The wedding was all wrong, although she could not point out single faults. The house was a neat brick house out near the limits of the small, baked town, and when she first put foot inside, it was as though her eyeballs had been slightly stirred; there were mixed impressions of pink roses, the smell of floor wax, mints and nuts in silver trays. Everybody was lovely to her. Mrs. Williams wore a lace dress, and she asked F. Jasmine two times what grade she was in at school.
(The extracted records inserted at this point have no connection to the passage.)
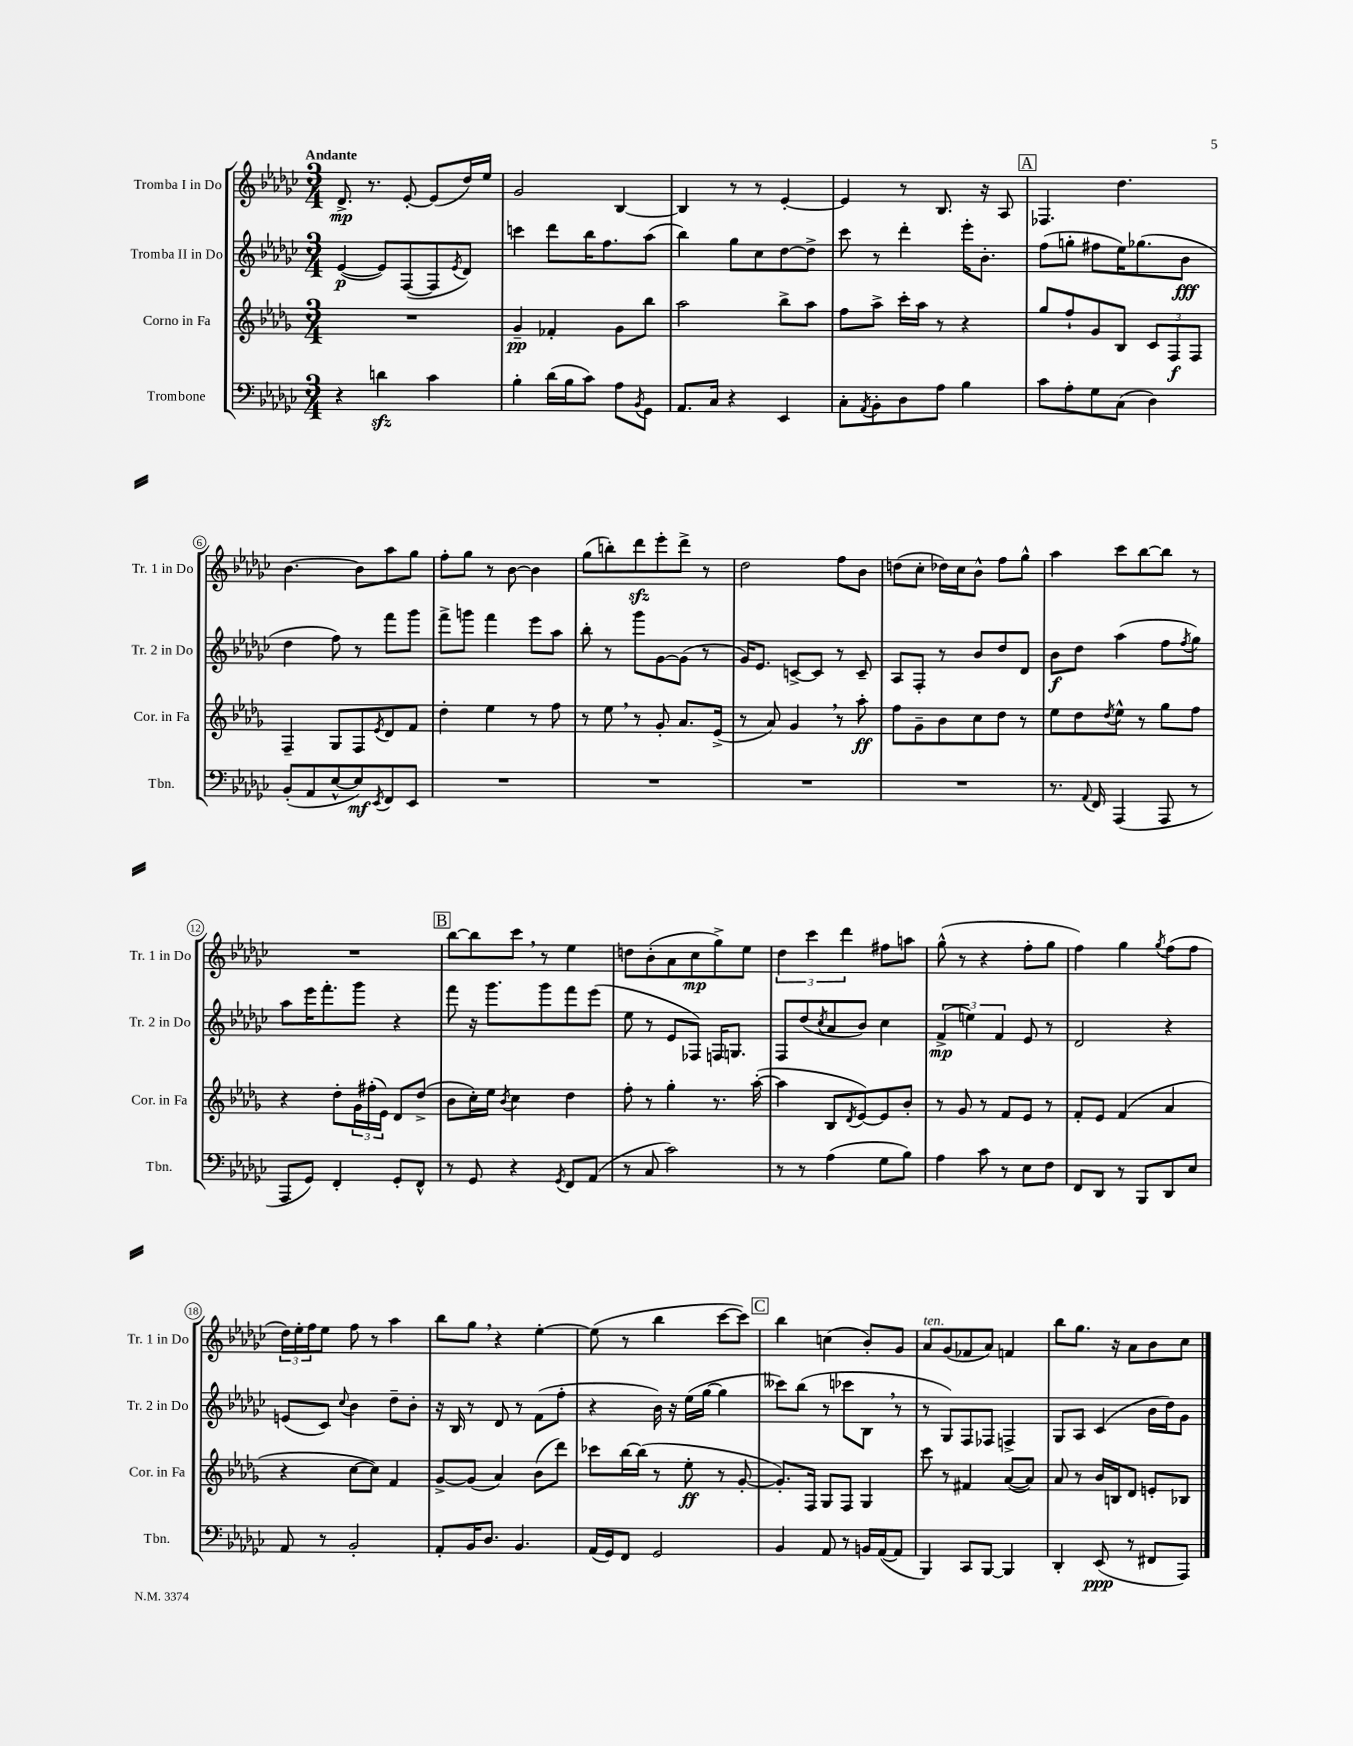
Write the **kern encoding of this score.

**kern	**dynam	**kern	**dynam	**kern	**dynam	**kern	**dynam
*part4	*part4	*part3	*part3	*part2	*part2	*part1	*part1
*staff4	*staff4	*staff3	*staff3	*staff2	*staff2	*staff1	*staff1
*I"Trombone	*	*I"Corno in Fa	*	*I"Tromba II in Do	*	*I"Tromba I in Do	*
*I'Tbn.	*	*I'Cor. in Fa	*	*I'Tr. 2 in Do	*	*I'Tr. 1 in Do	*
*clefF4	*	*clefG2	*	*clefG2	*	*clefG2	*
*k[b-e-a-d-g-c-]	*	*k[b-e-a-d-g-]	*	*k[b-e-a-d-g-c-]	*	*k[b-e-a-d-g-c-]	*
*M3/4	*	*M3/4	*	*M3/4	*	*M3/4	*
=1	=1	=1	=1	=1	=1	=1	=1
!	!	!	!	!	!	!LO:TX:a:B:t=Andante	!
4r	.	2.r	.	([4e-/	p	8.d-^/	mp
.	.	.	.	.	.	8.r	.
4dnzz\	.	.	.	8e-/L])	.	.	.
.	.	.	.	([8F/	.	[8e-'/	.
4c-\	.	.	.	8F/]	.	(8e-/L]	.
.	.	.	.	8qe-/	.	.	.
.	.	.	.	8d-/J)	.	16dd-/L)	.
.	.	.	.	.	.	16ee-/JJ	.
=2	=2	=2	=2	=2	=2	=2	=2
4B-'\	.	4g-~/	pp	4cccn\	.	2g-/	.
(16d-\LL	.	4f-X'/	.	8ddd-\L	.	.	.
16B-\J	.	.	.	.	.	.	.
8c-\J)	.	.	.	16bb-\K	.	.	.
.	.	.	.	8.ff\	.	.	.
8A-\L	.	8g-\L	.	.	.	[4B-/	.
8qBB-/	.	.	.	.	.	.	.
8GG-\J	.	8bb-\J	.	(8aa-\J	.	.	.
=3	=3	=3	=3	=3	=3	=3	=3
8.AA-/L	.	2aa-\	.	4bb-\)	.	4B-/]	.
16C-/Jk	.	.	.	.	.	.	.
4r	.	.	.	8gg-\L	.	8r	.
.	.	.	.	8cc-\	.	8r	.
4EE-/	.	8bb-^\L	.	[8dd-\	.	[4e-'/	.
.	.	8aa-\J	.	8dd-^\J]	.	.	.
=4	=4	=4	=4	=4	=4	=4	=4
8C-'\L	.	8ff\L	.	8ccc-\	.	4e-/]	.
8qAA-/	.	.	.	.	.	.	.
8BB-'\	.	8aa-^\J	.	8r	.	.	.
8D-\	.	16ccc'\LL	.	4ddd-'\	.	8r	.
.	.	16aa-\JJ	.	.	.	.	.
8A-\J	.	8r	.	.	.	8.B-/	.
4B-\	.	4r	.	16eee-'\KL	.	.	.
.	.	.	.	8.b-'\J	.	16r	.
.	.	.	.	.	.	8A-/	.
!!LO:REH:place=s1:t=A
=5	=5	=5	=5	=5	=5	=5	=5
8c-\L	.	8gg-/L	.	(8ff\L	.	4.F-X/	.
8A-'\	.	8ff`/	.	8ggn'\J	.	.	.
8G-\	.	8g-/	.	8ff#X\L	.	.	.
(8C-\J	.	8B-/J	.	16ee-\K)	.	4.dd-\	.
.	.	.	.	(8.gg-X\	.	.	.
4D-\)	.	12c/L	.	.	.	.	.
.	.	12F/	f	.	.	.	.
.	.	.	.	8b-\J	fff	.	.
.	.	12F/J	.	.	.	.	.
!!LO:LB:g=z
=6	=6	=6	=6	=6	=6	=6	=6
(8BB-'/L	.	4F~/	.	4dd-\	.	[4.b-\	.
8AA-/	.	.	.	.	.	.	.
[8E-^^/	.	8G-/L	.	8ff\)	.	.	.
8E-/])	mf	8F/	.	8r	.	8b-\L]	.
8qEE-/	.	8qe-/	.	.	.	.	.
8FF/	.	8d-/	.	8fff\L	.	8aa-\	.
8EE-/J	.	8f/J	.	8ggg-\J	.	8gg-\J	.
=7	=7	=7	=7	=7	=7	=7	=7
2.r	.	4dd-'\	.	8fff^\L	.	8ff'\L	.
.	.	.	.	8gggn\J	.	8gg-\J	.
.	.	4ee-\	.	4fff\	.	8r	.
.	.	.	.	.	.	[8b-\	.
.	.	8r	.	8eee-\L	.	4b-\]	.
.	.	8ff\	.	8aa-\J	.	.	.
=8	=8	=8	=8	=8	=8	=8	=8
2.r	.	8r	.	8bb-'\	.	(8gg-\L	.
.	.	8ee-,\	.	8r	.	8bbn'\)	.
.	.	8r	.	8ggg-\L	.	8ddd-zz\	.
.	.	8g-'/	.	[8g-\	.	8eee-'\	.
.	.	8.a-/L	.	(8g-\J]	.	8ddd-^\J	.
.	.	.	.	8r	.	8r	.
.	.	(16e-^/Jk	.	.	.	.	.
=9	=9	=9	=9	=9	=9	=9	=9
2.r	.	8r	.	16g-/KL)	.	2dd-\	.
.	.	.	.	8.e-/J	.	.	.
.	.	8a-/)	.	.	.	.	.
.	.	4g-,/	.	[8cn^/L	.	.	.
.	.	.	.	8c/J]	.	.	.
.	.	8r	.	8r	.	8ff\L	.
.	.	8aa-'\	ff	8c~/	.	8b-\J	.
=10	=10	=10	=10	=10	=10	=10	=10
2.r	.	8ff\L	.	8A-/L	.	(8ddn\L	.
.	.	8g-~\	.	8F'/J	.	8cc-'\J	.
.	.	8b-\	.	8r	.	16dd-X\LL)	.
.	.	.	.	.	.	16cc-\J	.
.	.	8cc\	.	8b-/L	.	8b-^^\J	.
.	.	8dd-\J	.	8dd-/	.	8ff\L	.
.	.	8r	.	8d-/J	.	8gg-^^\J	.
=11	=11	=11	=11	=11	=11	=11	=11
8.r	.	8ee-\L	.	8b-\L	f	4aa-\	.
.	.	8dd-\	.	8dd-\J	.	.	.
8qqAA-/	.	.	.	.	.	.	.
16FF/	.	.	.	.	.	.	.
.	.	8qdd-/	.	.	.	.	.
(4AAA-/	.	8ee-^^\J	.	(4aa-\	.	8ccc-\L	.
.	.	8r	.	.	.	[8bb-\	.
8AAA-/	.	8gg-\L	.	8ff\L	.	8bb-\J]	.
.	.	.	.	8qff/	.	.	.
8r	.	8ff\J	.	8gg-\J)	.	8r	.
!!LO:LB:g=z
=12	=12	=12	=12	=12	=12	=12	=12
8AAA-/L	.	4r	.	8aa-\L	.	2.r	.
8GG-/J)	.	.	.	16eee-\K	.	.	.
.	.	.	.	8.fff'\	.	.	.
4FF'/	.	8dd-'\L	.	.	.	.	.
.	.	24g-\L	.	8ggg-\J	.	.	.
.	.	(24ff#X'\	.	.	.	.	.
.	.	24e-\JJ)	.	.	.	.	.
8GG-'/L	.	8d-/L	.	4r	.	.	.
8FF^^/J	.	(8dd-^/J	.	.	.	.	.
!!LO:REH:place=s1:t=B
=13	=13	=13	=13	=13	=13	=13	=13
8r	.	8b-\L	.	8fff\	.	[8bb-\L	.
8GG-/	.	16cc'\L)	.	16r	.	8bb-\]	.
.	.	16ee-\JJ	.	8.ggg-\L	.	.	.
.	.	8qb-/	.	.	.	.	.
4r	.	4cc\	.	.	.	8ccc-,\J	.
.	.	.	.	8ggg-\	.	8r	.
8qGG-/	.	.	.	.	.	.	.
8FF/L	.	4dd-\	.	8fff\	.	4ee-\	.
(8AA-/J	.	.	.	(8eee-\J	.	.	.
=14	=14	=14	=14	=14	=14	=14	=14
8r	.	8ff'\	.	8ee-\	.	8ddn\L	.
8C-/	.	8r	.	8r	.	(8b-'\	.
2c-\)	.	4gg-'\	.	8e-/L	.	8a-\	.
.	.	.	.	8F-X/J)	.	8cc-\	mp
.	.	8.r	.	16Fn/KL	.	8gg-^\)	.
.	.	.	.	8.Gn/J	.	.	.
.	.	.	.	.	.	8ee-\J	.
.	.	([16aa-'\	.	.	.	.	.
=15	=15	=15	=15	=15	=15	=15	=15
8r	.	4aa-\]	.	8F/L	.	6dd-\	.
8r	.	.	.	(8dd-/	.	.	.
.	.	.	.	.	.	6ccc-\	.
.	.	.	.	8qcc-/	.	.	.
(4A-\	.	8B-/L	.	8a-/	.	.	.
.	.	.	.	.	.	6ddd-\	.
.	.	8qd-/	.	.	.	.	.
.	.	[8e-/)	.	8b-/J)	.	.	.
8G-\L	.	8e-/]	.	4cc-\	.	8ff#X\L	.
8B-\J)	.	8b-'/J	.	.	.	8aan\J	.
=16	=16	=16	=16	=16	=16	=16	=16
4A-\	.	8r	.	(6f^/	mp	(8gg-^^\	.
.	.	8g-/	.	.	.	8r	.
.	.	.	.	6een\)	.	.	.
8c-\	.	8r	.	.	.	4r	.
.	.	.	.	6f/	.	.	.
8r	.	8f/L	.	.	.	.	.
8E-\L	.	8e-/J	.	8e-/	.	8ff'\L	.
8F\J	.	8r	.	8r	.	8gg-\J	.
=17	=17	=17	=17	=17	=17	=17	=17
8FF/L	.	8f'/L	.	2d-/	.	4ff\)	.
8DD-/J	.	8e-/J	.	.	.	.	.
8r	.	(4f/	.	.	.	4gg-\	.
8BBB-/L	.	.	.	.	.	.	.
.	.	.	.	.	.	8qgg-/	.
8DD-/	.	4a-/	.	4r	.	(8ff\L	.
8E-/J	.	.	.	.	.	8ff\J	.
!!LO:LB:g=z
=18	=18	=18	=18	=18	=18	=18	=18
8AA-/	.	4r	.	(8en/L	.	24dd-\LL)	.
.	.	.	.	.	.	24ee-'\	.
.	.	.	.	.	.	24ff\J	.
8r	.	.	.	8c-/J)	.	8ee-\J	.
.	.	.	.	8qqcc-/	.	.	.
2BB-'/	.	[8cc\L	.	4b-\	.	8ff\	.
.	.	8cc\J])	.	.	.	8r	.
.	.	4f/	.	8dd-~\L	.	4aa-\	.
.	.	.	.	8b-'\J	.	.	.
=19	=19	=19	=19	=19	=19	=19	=19
8AA-'/L	.	[8g-^/L	.	16r	.	8bb-\L	.
.	.	.	.	16B-/	.	.	.
16BB-/K	.	(8g-/J]	.	8r	.	8gg-,\J	.
8.D-/J	.	.	.	.	.	.	.
.	.	4a-/)	.	8d-/	.	4r	.
4.BB-/	.	.	.	8r	.	.	.
.	.	(8b-\L	.	(8f\L	.	[4ee-'\	.
.	.	8ddd-\J)	.	8ff'\J	.	.	.
=20	=20	=20	=20	=20	=20	=20	=20
(16AA-/LL	.	8ccc-X\L	.	4r	.	(8ee-\]	.
16GG-/J)	.	.	.	.	.	.	.
8FF/J	.	[16bb-\L	.	.	.	8r	.
.	.	(16bb-\JJ]	.	.	.	.	.
2GG-/	.	8r	.	16b-\)	.	4bb-\	.
.	.	.	.	16r	.	.	.
.	.	8ee-'\	ff	(16ee-\LL	.	.	.
.	.	.	.	[16gg-\JJ	.	.	.
.	.	8r	.	4gg-\]	.	[8ccc-\L	.
.	.	[8g-'/	.	.	.	8ccc-\J])	.
!!LO:REH:place=s1:t=C
=21	=21	=21	=21	=21	=21	=21	=21
4BB-/	.	8.g-'/L])	.	8ccc--X\L)	.	4bb-\	.
.	.	.	.	(8bb-\J	.	.	.
.	.	16F/Jk	.	.	.	.	.
8AA-/	.	8G-/L	.	8r	.	(4ccn\	.
8r	.	8F/J	.	8ccc-X\L	.	.	.
16BBn/LL	.	4G-/	.	8B-,\J	.	8b-'/L)	.
([16AA-/J	.	.	.	.	.	.	.
8AA-/J]	.	.	.	8r	.	8g-/J	.
=22	=22	=22	=22	=22	=22	=22	=22
!	!	!	!	!	!	!LO:TX:a:i:t=ten.	!
4BBB-/)	.	8ccc\	.	8r	.	8a-/L	.
.	.	8r	.	8G-/L)	.	(8g-/	.
8CC-/L	.	4f#X/	.	8F/	.	8f-X/	.
[8BBB-/J	.	.	.	8F-X/J	.	8a-/J)	.
4BBB-/]	.	([8a-/L	.	4Fn^/	.	4fn/	.
.	.	8a-/J])	.	.	.	.	.
=23	=23	=23	=23	=23	=23	=23	=23
4DD-'/	.	8a-/	.	8G-/L	.	8bb-\L	.
.	.	8r	.	8A-/J	.	8.gg-\J	.
(8EE-/	ppp	16b-/LL	.	(4c-/	.	.	.
.	.	16Bn/J	.	.	.	16r	.
8r	.	8d-/J	.	.	.	8a-\L	.
8FF#X/L	.	8en'/L	.	16b-\LL	.	8b-\	.
.	.	.	.	16dd-\J)	.	.	.
8AAA-/J)	.	8B-X/J	.	8g-\J	.	8cc-\J	.
==	==	==	==	==	==	==	==
*-	*-	*-	*-	*-	*-	*-	*-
But she asked, also, if she would like to play out on the swing before the wedding, in the tone grown people use when speaking to a child. Mr. Williams was nice to her, too. He was a sallow man with folds in his cheeks and the skin beneath his eyes was the grain and color of an old apple core. Mr. Williams also asked her what grade she was in at school; in fact, that was the main question asked her at the wedding.